═════ Document section ═════

Nmap Development mailing list archives

HBGary planned to BLOW THE BALLS OFF OF NMAP!


From: Fyodor <fyodor () insecure org>
Date: Fri, 11 Mar 2011 13:45:31 -0800

Fellow Nmap Developers:

A serious competitive threat to Nmap's has emerged :).  You may recall
the leaked HB Gary emails which received a lot of press lately due to
alleged plots to attack and subvert unions, Wikileaks, journalists,
etc.  Well, I've just been alerted to a leaked email showing that Nmap
was in their crosshairs too!

At least their Nmap attack wasn't deceptive and shady.  They simply
planned to write a better scanner, modestly named the
"B.E.S.T. Scanner".  Greg Hoglund concluded that "this scanner would
not take us very long to write, and it would BLOW THE BALLS OFF OF
NMAP."

Of course it has taken us more than 13 years to take Nmap where it is
today.  So even Greg had to acknowledge that he and one employee
couldn't outdo us in a day.  So he proposes that they "take a couple
of days" to write their Nmap killer :).

I like Greg and all, but this email is too amusing not to pass on:

[from http://hbgary.anonleaks.ch/greg_hbgary_com/13401.html]

From: Greg Hoglund <greg () hbgary com>
To: shawn () hbgary com
Date: Thu, 9 Apr 2009 05:27:55 -0700
Subject: Another project I want to IRAD / Skunk

Shawn,

Now that you are Mr. Kernel I want to suggest that you and I take a
couple of days and write a very kick ass port scanner. This isn't
HBGary's core business, but if we release it for free it would drive
people to our site.

I would like to call it "B.E.S.T. Scanner" so people kind of get stuck
calling it "the best scanner". We can figure out what BEST means
later.

Here is what it does:

DLL for the scanner, so we can make GUI and cmd line versions.  DLL
decompresses device driver and loads it on the fly for the scan.
Device driver does the actual scan using NDIS layer functions.  Goal
is SPEED SPEED SPEED.

═════ Recorded data ═════

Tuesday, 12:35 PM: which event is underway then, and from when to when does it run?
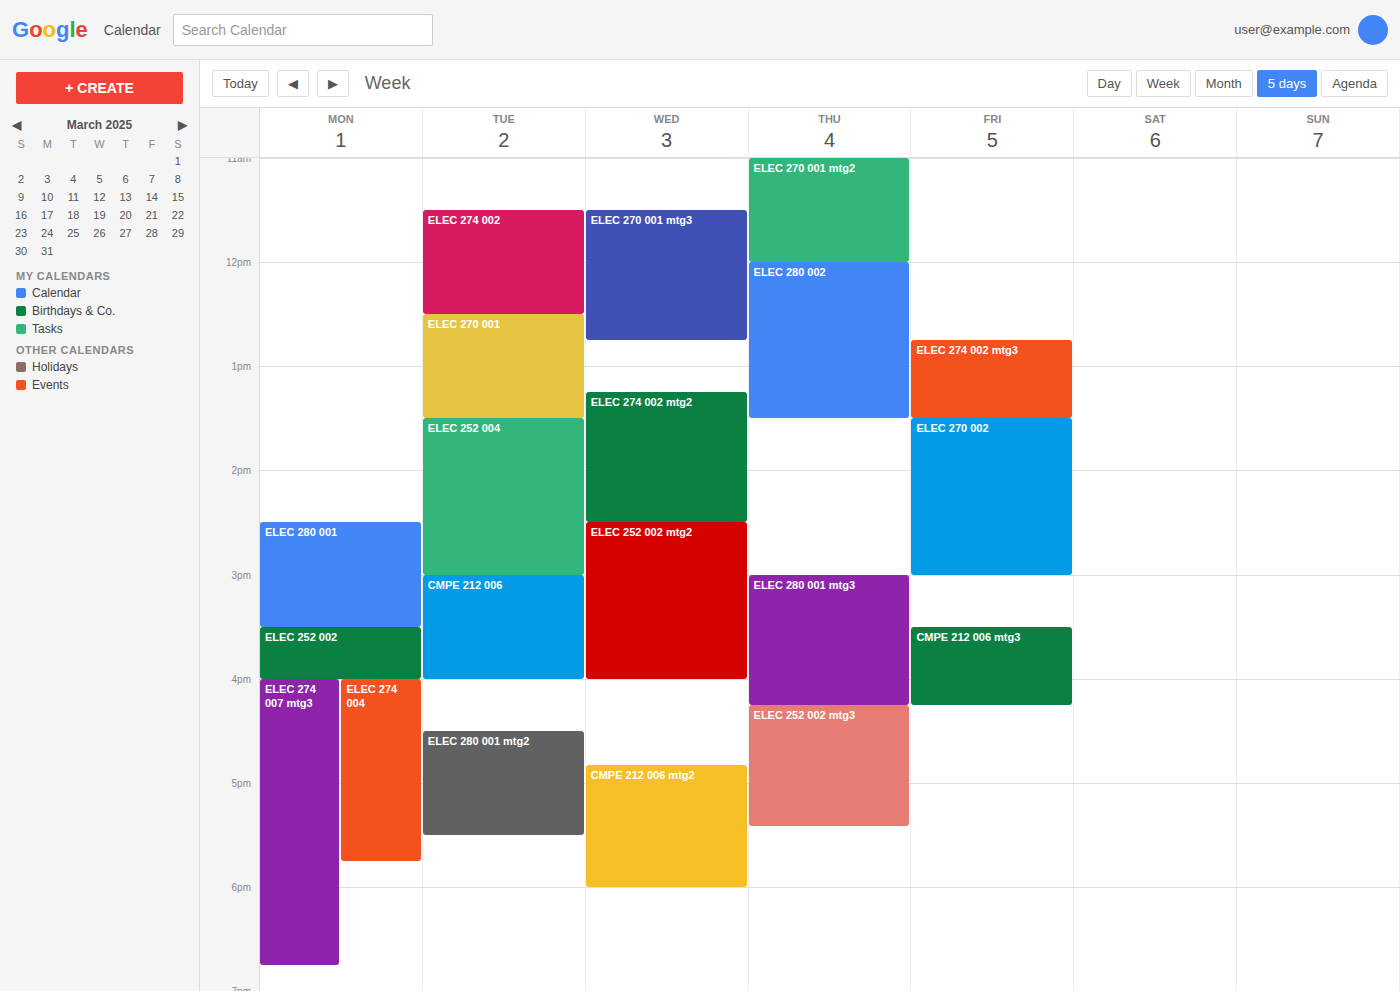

═════

_List of tasks_
A. Please write out the Nmap mailing list post, beginning at the words "I would like" and stopping after "SPEED SPEED SPEED.".
B. Write what comes next in the Nmap mailing list post about the HBGary scanner, picking up after its last sentence.

_Answers_
A.
I would like to call it "B.E.S.T. Scanner" so people kind of get stuck
calling it "the best scanner". We can figure out what BEST means
later.

Here is what it does:

DLL for the scanner, so we can make GUI and cmd line versions.  DLL
decompresses device driver and loads it on the fly for the scan.
Device driver does the actual scan using NDIS layer functions.  Goal
is SPEED SPEED SPEED.

B.
We try to scan an entire CLASS-B network in 30 minutes.

Algorithm:

We use something called a Linear Feedback Shift Register (LFSR). This
is a mathy thing, but it's very cool. We can find source code for such
things on the net to help us write it. It's just a few lines of
code. What it does is generate a psuedo-random number sequence, but it
never repeats the same number twice. For example, we could use it to
choose the IP address or Port for a SYN packet, and it would walk the
entire range we are scanning, but it would randomize the IP/Port
combinations so we don't overload a single IP at once. It would NOT
REPEAT any IP/Port combination as it scanned. It's perfect for LOAD
BALANCING the scan over a large IP range.

The device driver uses a LFSR to scatter / load balance the scan over
an entire class B and we collect the responses as they come back. It
should be FAST AS SHIT.

For the GUI version of the tool, I will purchase another YWorks
license, and we can use YWorks to graph the 'net topology around the
scan.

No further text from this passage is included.